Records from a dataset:
•••••
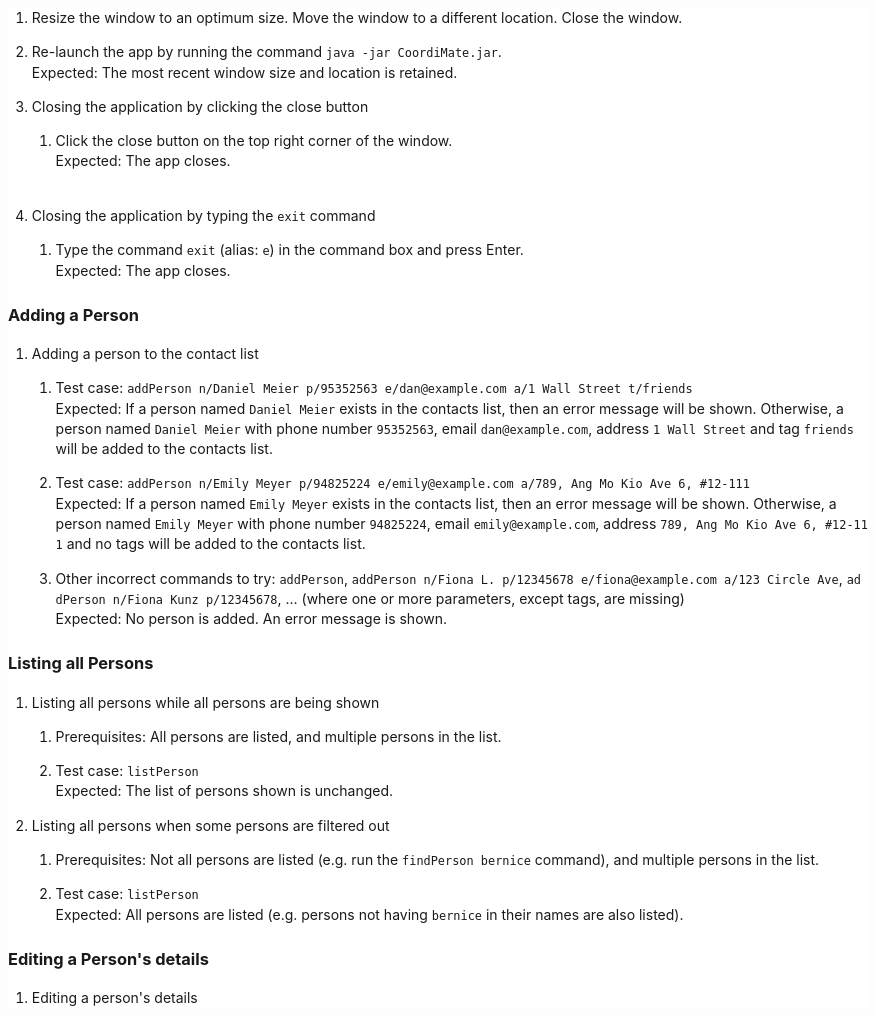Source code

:    1. Resize the window to an optimum size. Move the window to a different location. Close the window.

   2. Re-launch the app by running the command `java -jar CoordiMate.jar`.<br>
      Expected: The most recent window size and location is retained.<br>


3. Closing the application by clicking the close button

   1. Click the close button on the top right corner of the window.<br>
      Expected: The app closes.<br><br>

4. Closing the application by typing the `exit` command

   1. Type the command `exit` (alias: `e`) in the command box and press Enter.<br>
      Expected: The app closes.

### Adding a Person

1. Adding a person to the contact list

   1. Test case: `addPerson n/Daniel Meier p/95352563 e/dan@example.com a/1 Wall Street t/friends`<br>
      Expected: If a person named `Daniel Meier` exists in the contacts list, then an error message will be shown. Otherwise, a person named `Daniel Meier` with phone number `95352563`, email `dan@example.com`, address `1 Wall Street` and tag `friends` will be added to the contacts list.

   2. Test case: `addPerson n/Emily Meyer p/94825224 e/emily@example.com a/789, Ang Mo Kio Ave 6, #12-111`<br>
      Expected: If a person named `Emily Meyer` exists in the contacts list, then an error message will be shown. Otherwise, a person named `Emily Meyer` with phone number `94825224`, email `emily@example.com`, address `789, Ang Mo Kio Ave 6, #12-111` and no tags will be added to the contacts list.

   3. Other incorrect commands to try: `addPerson`, `addPerson n/Fiona L. p/12345678 e/fiona@example.com a/123 Circle Ave`, `addPerson n/Fiona Kunz p/12345678`, ... (where one or more parameters, except tags, are missing)<br>
      Expected: No person is added. An error message is shown.

### Listing all Persons

1. Listing all persons while all persons are being shown

   1. Prerequisites: All persons are listed, and multiple persons in the list.

   2. Test case: `listPerson`<br>
      Expected: The list of persons shown is unchanged.

2. Listing all persons when some persons are filtered out

   1. Prerequisites: Not all persons are listed (e.g. run the `findPerson bernice` command), and multiple persons in the list.

   2. Test case: `listPerson`<br>
      Expected: All persons are listed (e.g. persons not having `bernice` in their names are also listed).

### Editing a Person's details

1. Editing a person's details
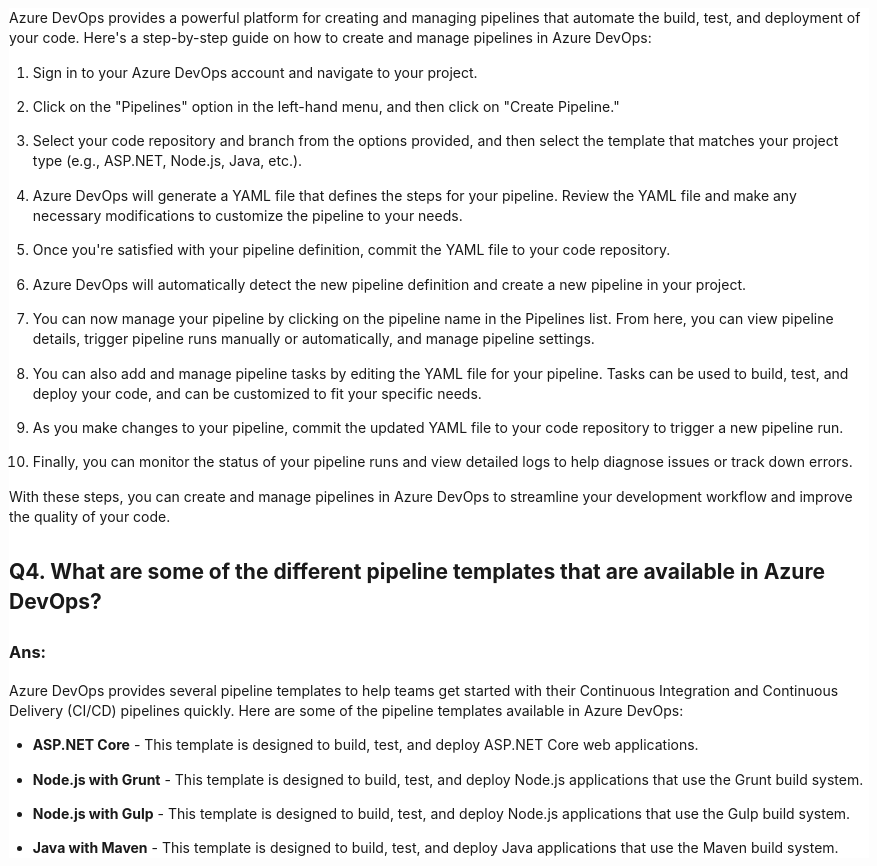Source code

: Azure DevOps provides a powerful platform for creating and managing pipelines that automate the build, test, and deployment of your code. Here's a step-by-step guide on how to create and manage pipelines in Azure DevOps:

1. Sign in to your Azure DevOps account and navigate to your project.

2. Click on the "Pipelines" option in the left-hand menu, and then click on "Create Pipeline."

3. Select your code repository and branch from the options provided, and then select the template that matches your project type (e.g., ASP.NET, Node.js, Java, etc.).

4. Azure DevOps will generate a YAML file that defines the steps for your pipeline. Review the YAML file and make any necessary modifications to customize the pipeline to your needs.

5. Once you're satisfied with your pipeline definition, commit the YAML file to your code repository.

6. Azure DevOps will automatically detect the new pipeline definition and create a new pipeline in your project.

7. You can now manage your pipeline by clicking on the pipeline name in the Pipelines list. From here, you can view pipeline details, trigger pipeline runs manually or automatically, and manage pipeline settings.

8. You can also add and manage pipeline tasks by editing the YAML file for your pipeline. Tasks can be used to build, test, and deploy your code, and can be customized to fit your specific needs.

9. As you make changes to your pipeline, commit the updated YAML file to your code repository to trigger a new pipeline run.

10. Finally, you can monitor the status of your pipeline runs and view detailed logs to help diagnose issues or track down errors.

With these steps, you can create and manage pipelines in Azure DevOps to streamline your development workflow and improve the quality of your code.




## **Q4. What are some of the different pipeline templates that are available in Azure DevOps?** ##

### Ans:

Azure DevOps provides several pipeline templates to help teams get started with their Continuous Integration and Continuous Delivery (CI/CD) pipelines quickly. Here are some of the pipeline templates available in Azure DevOps:

- **ASP.NET Core** - This template is designed to build, test, and deploy ASP.NET Core web applications.

- **Node.js with Grunt** - This template is designed to build, test, and deploy Node.js applications that use the Grunt build system.

- **Node.js with Gulp** - This template is designed to build, test, and deploy Node.js applications that use the Gulp build system.

- **Java with Maven** - This template is designed to build, test, and deploy Java applications that use the Maven build system.
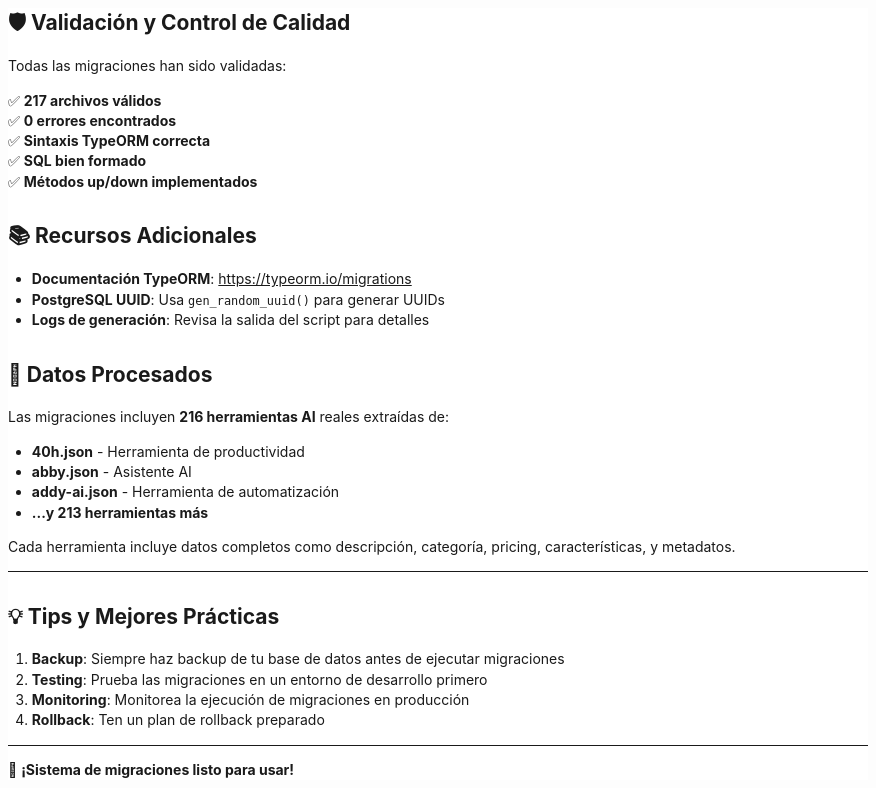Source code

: ## 🛡️ Validación y Control de Calidad

Todas las migraciones han sido validadas:

✅ **217 archivos válidos**  
✅ **0 errores encontrados**  
✅ **Sintaxis TypeORM correcta**  
✅ **SQL bien formado**  
✅ **Métodos up/down implementados**  

## 📚 Recursos Adicionales

- **Documentación TypeORM**: https://typeorm.io/migrations
- **PostgreSQL UUID**: Usa `gen_random_uuid()` para generar UUIDs
- **Logs de generación**: Revisa la salida del script para detalles

## 🎯 Datos Procesados

Las migraciones incluyen **216 herramientas AI** reales extraídas de:
- **40h.json** - Herramienta de productividad
- **abby.json** - Asistente AI
- **addy-ai.json** - Herramienta de automatización
- **...y 213 herramientas más**

Cada herramienta incluye datos completos como descripción, categoría, pricing, características, y metadatos.

---

## 💡 Tips y Mejores Prácticas

1. **Backup**: Siempre haz backup de tu base de datos antes de ejecutar migraciones
2. **Testing**: Prueba las migraciones en un entorno de desarrollo primero
3. **Monitoring**: Monitorea la ejecución de migraciones en producción
4. **Rollback**: Ten un plan de rollback preparado

---

🎉 **¡Sistema de migraciones listo para usar!**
•••••
Job: Quote all of the entries word for word, omitting any pictures.

Result of this task:
Source code

:    1. Resize the window to an optimum size. Move the window to a different location. Close the window.

   2. Re-launch the app by running the command `java -jar CoordiMate.jar`.<br>
      Expected: The most recent window size and location is retained.<br>


3. Closing the application by clicking the close button

   1. Click the close button on the top right corner of the window.<br>
      Expected: The app closes.<br><br>

4. Closing the application by typing the `exit` command

   1. Type the command `exit` (alias: `e`) in the command box and press Enter.<br>
      Expected: The app closes.

### Adding a Person

1. Adding a person to the contact list

   1. Test case: `addPerson n/Daniel Meier p/95352563 e/dan@example.com a/1 Wall Street t/friends`<br>
      Expected: If a person named `Daniel Meier` exists in the contacts list, then an error message will be shown. Otherwise, a person named `Daniel Meier` with phone number `95352563`, email `dan@example.com`, address `1 Wall Street` and tag `friends` will be added to the contacts list.

   2. Test case: `addPerson n/Emily Meyer p/94825224 e/emily@example.com a/789, Ang Mo Kio Ave 6, #12-111`<br>
      Expected: If a person named `Emily Meyer` exists in the contacts list, then an error message will be shown. Otherwise, a person named `Emily Meyer` with phone number `94825224`, email `emily@example.com`, address `789, Ang Mo Kio Ave 6, #12-111` and no tags will be added to the contacts list.

   3. Other incorrect commands to try: `addPerson`, `addPerson n/Fiona L. p/12345678 e/fiona@example.com a/123 Circle Ave`, `addPerson n/Fiona Kunz p/12345678`, ... (where one or more parameters, except tags, are missing)<br>
      Expected: No person is added. An error message is shown.

### Listing all Persons

1. Listing all persons while all persons are being shown

   1. Prerequisites: All persons are listed, and multiple persons in the list.

   2. Test case: `listPerson`<br>
      Expected: The list of persons shown is unchanged.

2. Listing all persons when some persons are filtered out

   1. Prerequisites: Not all persons are listed (e.g. run the `findPerson bernice` command), and multiple persons in the list.

   2. Test case: `listPerson`<br>
      Expected: All persons are listed (e.g. persons not having `bernice` in their names are also listed).

### Editing a Person's details

1. Editing a person's details
Source code

: Azure DevOps provides a powerful platform for creating and managing pipelines that automate the build, test, and deployment of your code. Here's a step-by-step guide on how to create and manage pipelines in Azure DevOps:

1. Sign in to your Azure DevOps account and navigate to your project.

2. Click on the "Pipelines" option in the left-hand menu, and then click on "Create Pipeline."

3. Select your code repository and branch from the options provided, and then select the template that matches your project type (e.g., ASP.NET, Node.js, Java, etc.).

4. Azure DevOps will generate a YAML file that defines the steps for your pipeline. Review the YAML file and make any necessary modifications to customize the pipeline to your needs.

5. Once you're satisfied with your pipeline definition, commit the YAML file to your code repository.

6. Azure DevOps will automatically detect the new pipeline definition and create a new pipeline in your project.

7. You can now manage your pipeline by clicking on the pipeline name in the Pipelines list. From here, you can view pipeline details, trigger pipeline runs manually or automatically, and manage pipeline settings.

8. You can also add and manage pipeline tasks by editing the YAML file for your pipeline. Tasks can be used to build, test, and deploy your code, and can be customized to fit your specific needs.

9. As you make changes to your pipeline, commit the updated YAML file to your code repository to trigger a new pipeline run.

10. Finally, you can monitor the status of your pipeline runs and view detailed logs to help diagnose issues or track down errors.

With these steps, you can create and manage pipelines in Azure DevOps to streamline your development workflow and improve the quality of your code.




## **Q4. What are some of the different pipeline templates that are available in Azure DevOps?** ##

### Ans:

Azure DevOps provides several pipeline templates to help teams get started with their Continuous Integration and Continuous Delivery (CI/CD) pipelines quickly. Here are some of the pipeline templates available in Azure DevOps:

- **ASP.NET Core** - This template is designed to build, test, and deploy ASP.NET Core web applications.

- **Node.js with Grunt** - This template is designed to build, test, and deploy Node.js applications that use the Grunt build system.

- **Node.js with Gulp** - This template is designed to build, test, and deploy Node.js applications that use the Gulp build system.

- **Java with Maven** - This template is designed to build, test, and deploy Java applications that use the Maven build system.
Source code

: ## 🛡️ Validación y Control de Calidad

Todas las migraciones han sido validadas:

✅ **217 archivos válidos**  
✅ **0 errores encontrados**  
✅ **Sintaxis TypeORM correcta**  
✅ **SQL bien formado**  
✅ **Métodos up/down implementados**  

## 📚 Recursos Adicionales

- **Documentación TypeORM**: https://typeorm.io/migrations
- **PostgreSQL UUID**: Usa `gen_random_uuid()` para generar UUIDs
- **Logs de generación**: Revisa la salida del script para detalles

## 🎯 Datos Procesados

Las migraciones incluyen **216 herramientas AI** reales extraídas de:
- **40h.json** - Herramienta de productividad
- **abby.json** - Asistente AI
- **addy-ai.json** - Herramienta de automatización
- **...y 213 herramientas más**

Cada herramienta incluye datos completos como descripción, categoría, pricing, características, y metadatos.

---

## 💡 Tips y Mejores Prácticas

1. **Backup**: Siempre haz backup de tu base de datos antes de ejecutar migraciones
2. **Testing**: Prueba las migraciones en un entorno de desarrollo primero
3. **Monitoring**: Monitorea la ejecución de migraciones en producción
4. **Rollback**: Ten un plan de rollback preparado

---

🎉 **¡Sistema de migraciones listo para usar!**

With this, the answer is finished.